• _EXERCISE_
Exclude all pictures. Then restate, word for word, the entries from the first line through the line that contains "sess., 1992, 12.".

• _SOURCE MATERIAL_
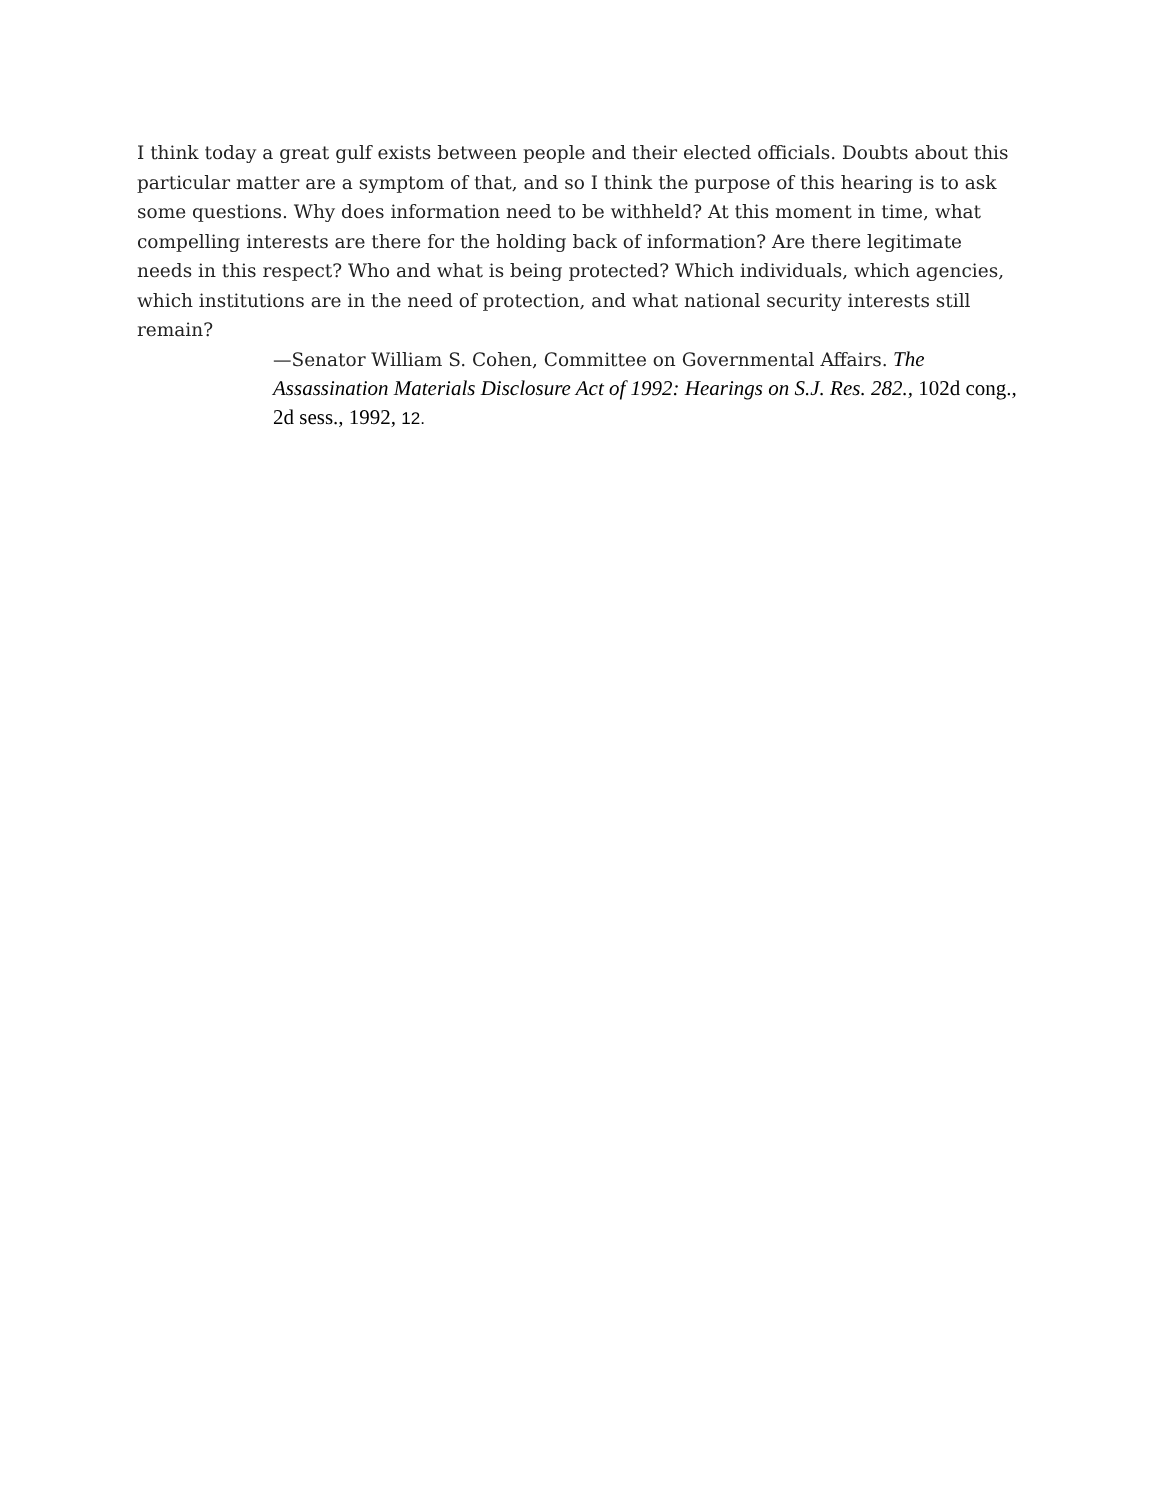I think today a great gulf exists between people and their elected officials. Doubts about this particular matter are a symptom of that, and so I think the purpose of this hearing is to ask some questions. Why does information need to be withheld? At this moment in time, what compelling interests are there for the holding back of information? Are there legitimate needs in this respect? Who and what is being protected? Which individuals, which agencies, which institutions are in the need of protection, and what national security interests still remain?
—Senator William S. Cohen, Committee on Governmental Affairs. The Assassination Materials Disclosure Act of 1992: Hearings on S.J. Res. 282., 102d cong., 2d sess., 1992, 12.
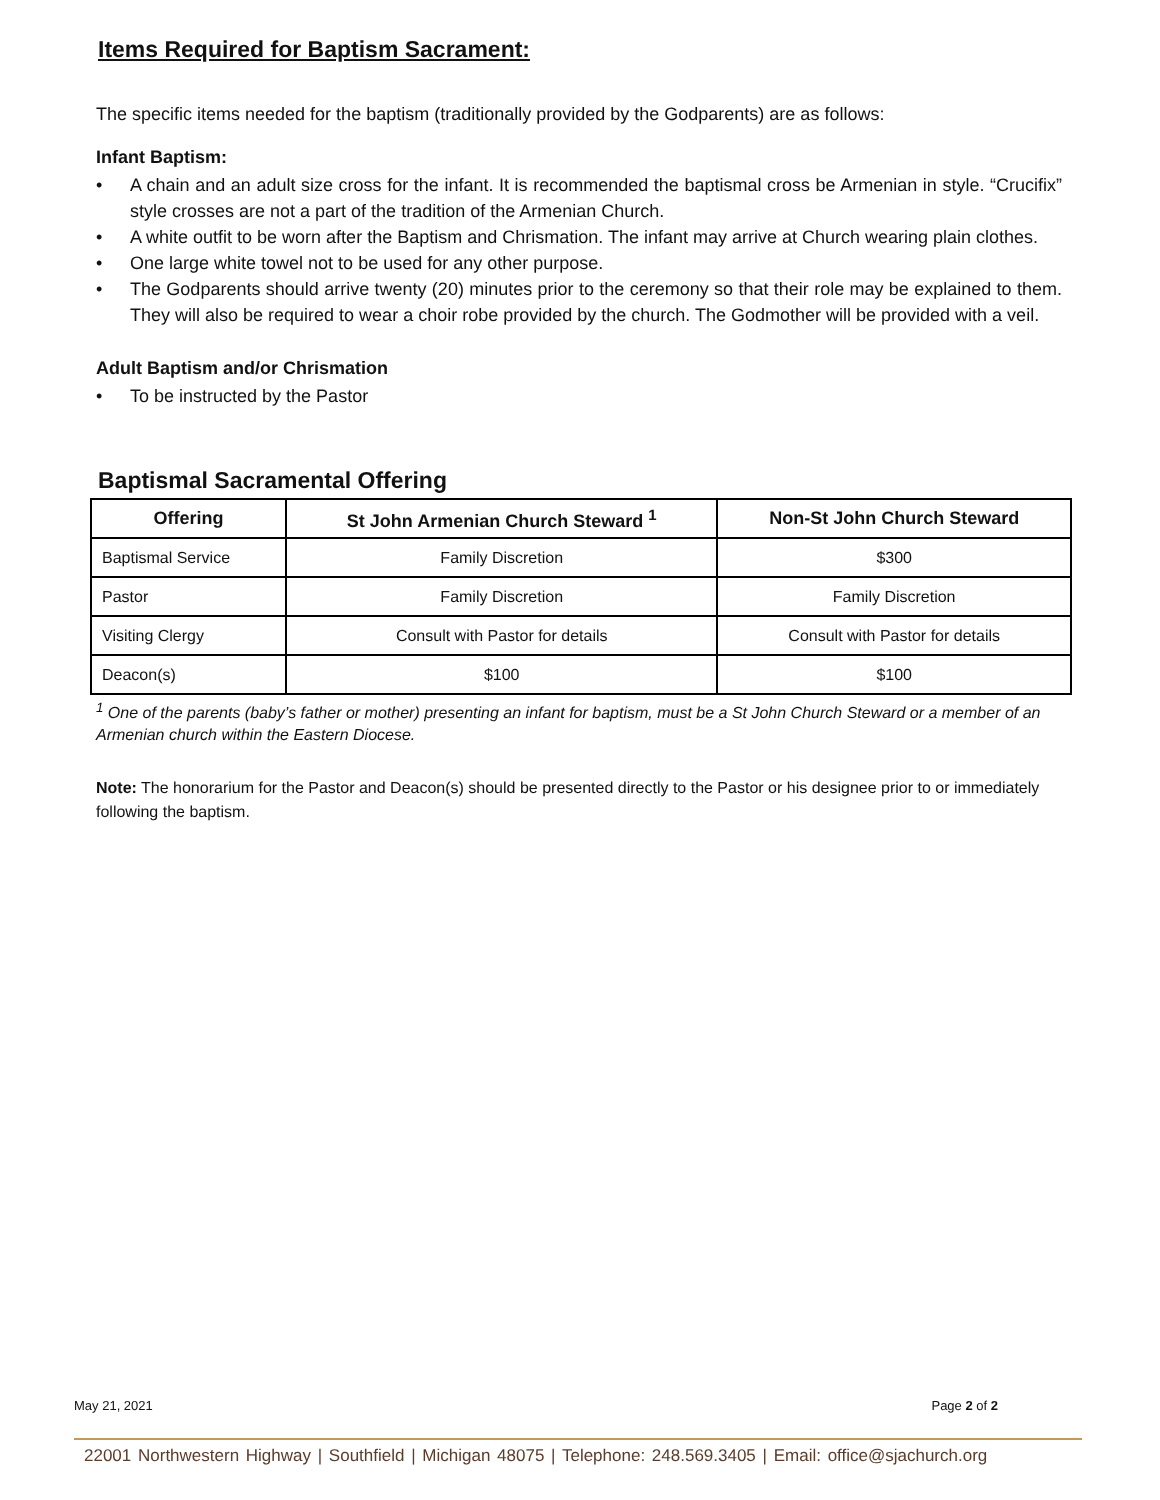Items Required for Baptism Sacrament:
The specific items needed for the baptism (traditionally provided by the Godparents) are as follows:
Infant Baptism:
• A chain and an adult size cross for the infant. It is recommended the baptismal cross be Armenian in style. “Crucifix” style crosses are not a part of the tradition of the Armenian Church.
• A white outfit to be worn after the Baptism and Chrismation. The infant may arrive at Church wearing plain clothes.
• One large white towel not to be used for any other purpose.
• The Godparents should arrive twenty (20) minutes prior to the ceremony so that their role may be explained to them. They will also be required to wear a choir robe provided by the church. The Godmother will be provided with a veil.
Adult Baptism and/or Chrismation
• To be instructed by the Pastor
Baptismal Sacramental Offering
| Offering | St John Armenian Church Steward <sup>1</sup> | Non-St John Church Steward |
| --- | --- | --- |
| Baptismal Service | Family Discretion | $300 |
| Pastor | Family Discretion | Family Discretion |
| Visiting Clergy | Consult with Pastor for details | Consult with Pastor for details |
| Deacon(s) | $100 | $100 |
<sup>1</sup> One of the parents (baby’s father or mother) presenting an infant for baptism, must be a St John Church Steward or a member of an Armenian church within the Eastern Diocese.
Note: The honorarium for the Pastor and Deacon(s) should be presented directly to the Pastor or his designee prior to or immediately following the baptism.
May 21, 2021 Page 2 of 2
22001 Northwestern Highway | Southfield | Michigan 48075 | Telephone: 248.569.3405 | Email: office@sjachurch.org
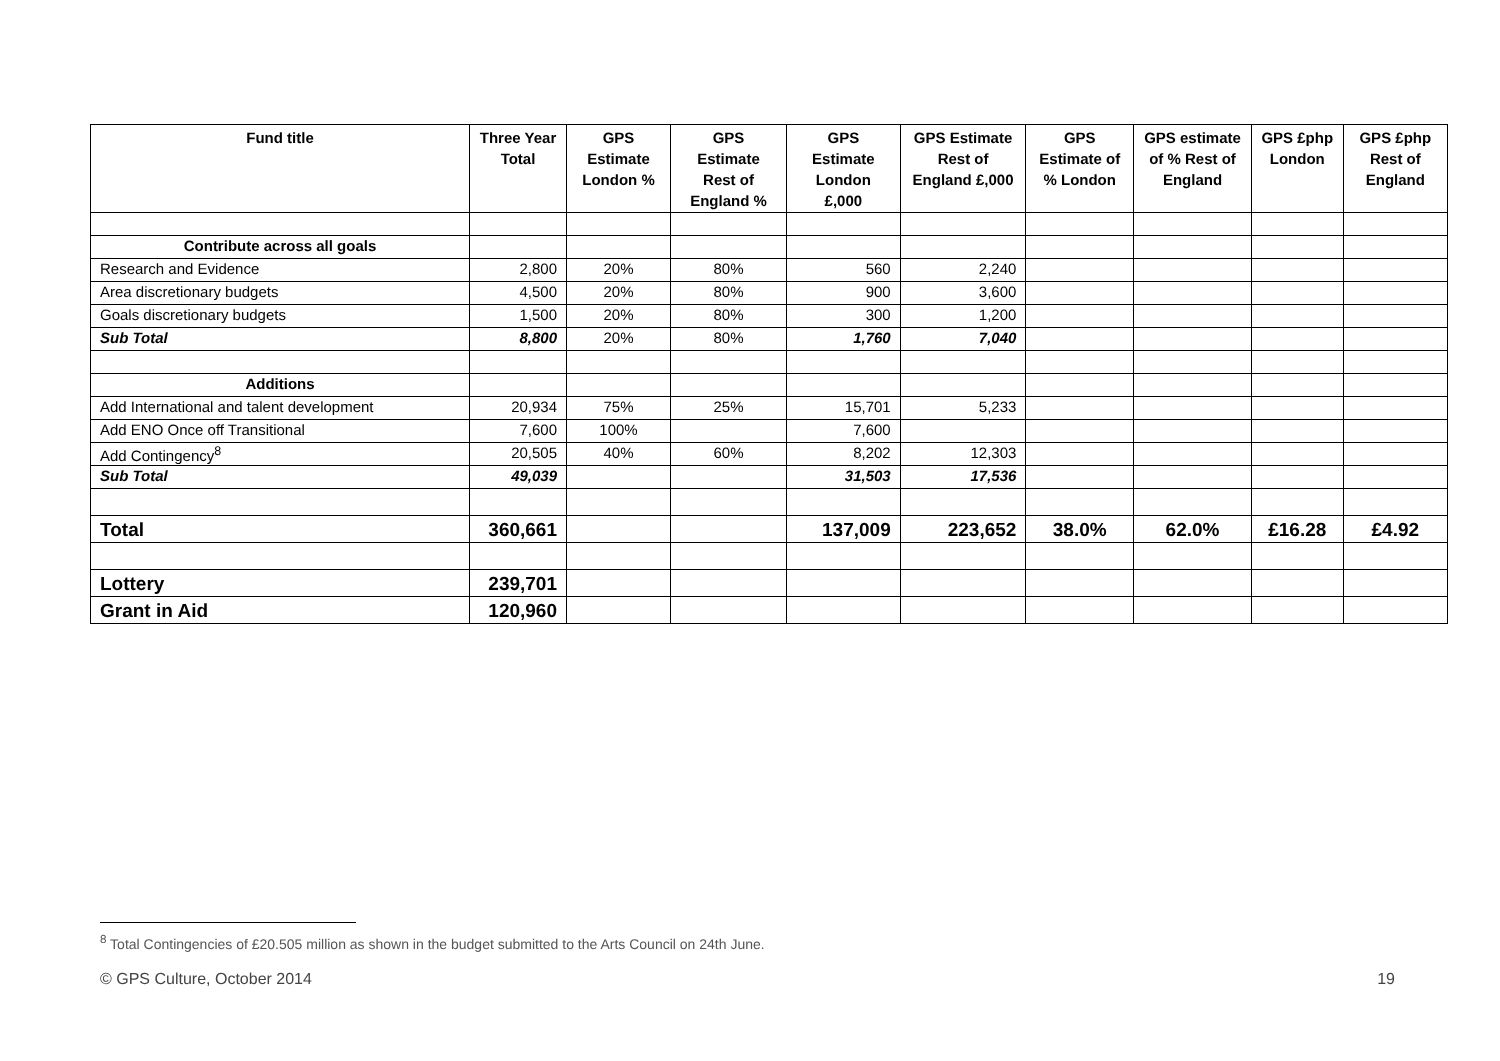| Fund title | Three Year Total | GPS Estimate London % | GPS Estimate Rest of England % | GPS Estimate London £,000 | GPS Estimate Rest of England £,000 | GPS Estimate of % London | GPS estimate of % Rest of England | GPS £php London | GPS £php Rest of England |
| --- | --- | --- | --- | --- | --- | --- | --- | --- | --- |
| Contribute across all goals | | | | | | | | | |
| Research and Evidence | 2,800 | 20% | 80% | 560 | 2,240 | | | | |
| Area discretionary budgets | 4,500 | 20% | 80% | 900 | 3,600 | | | | |
| Goals discretionary budgets | 1,500 | 20% | 80% | 300 | 1,200 | | | | |
| Sub Total | 8,800 | 20% | 80% | 1,760 | 7,040 | | | | |
| Additions | | | | | | | | | |
| Add International and talent development | 20,934 | 75% | 25% | 15,701 | 5,233 | | | | |
| Add ENO Once off Transitional | 7,600 | 100% | | 7,600 | | | | | |
| Add Contingency<sup>8</sup> | 20,505 | 40% | 60% | 8,202 | 12,303 | | | | |
| Sub Total | 49,039 | | | 31,503 | 17,536 | | | | |
| Total | 360,661 | | | 137,009 | 223,652 | 38.0% | 62.0% | £16.28 | £4.92 |
| Lottery | 239,701 | | | | | | | | |
| Grant in Aid | 120,960 | | | | | | | | |
<sup>8</sup> Total Contingencies of £20.505 million as shown in the budget submitted to the Arts Council on 24th June.
© GPS Culture, October 2014 19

• _TASK RESPONSE_
I think today a great gulf exists between people and their elected officials. Doubts about this particular matter are a symptom of that, and so I think the purpose of this hearing is to ask some questions. Why does information need to be withheld? At this moment in time, what compelling interests are there for the holding back of information? Are there legitimate needs in this respect? Who and what is being protected? Which individuals, which agencies, which institutions are in the need of protection, and what national security interests still remain?
—Senator William S. Cohen, Committee on Governmental Affairs. The Assassination Materials Disclosure Act of 1992: Hearings on S.J. Res. 282., 102d cong., 2d sess., 1992, 12.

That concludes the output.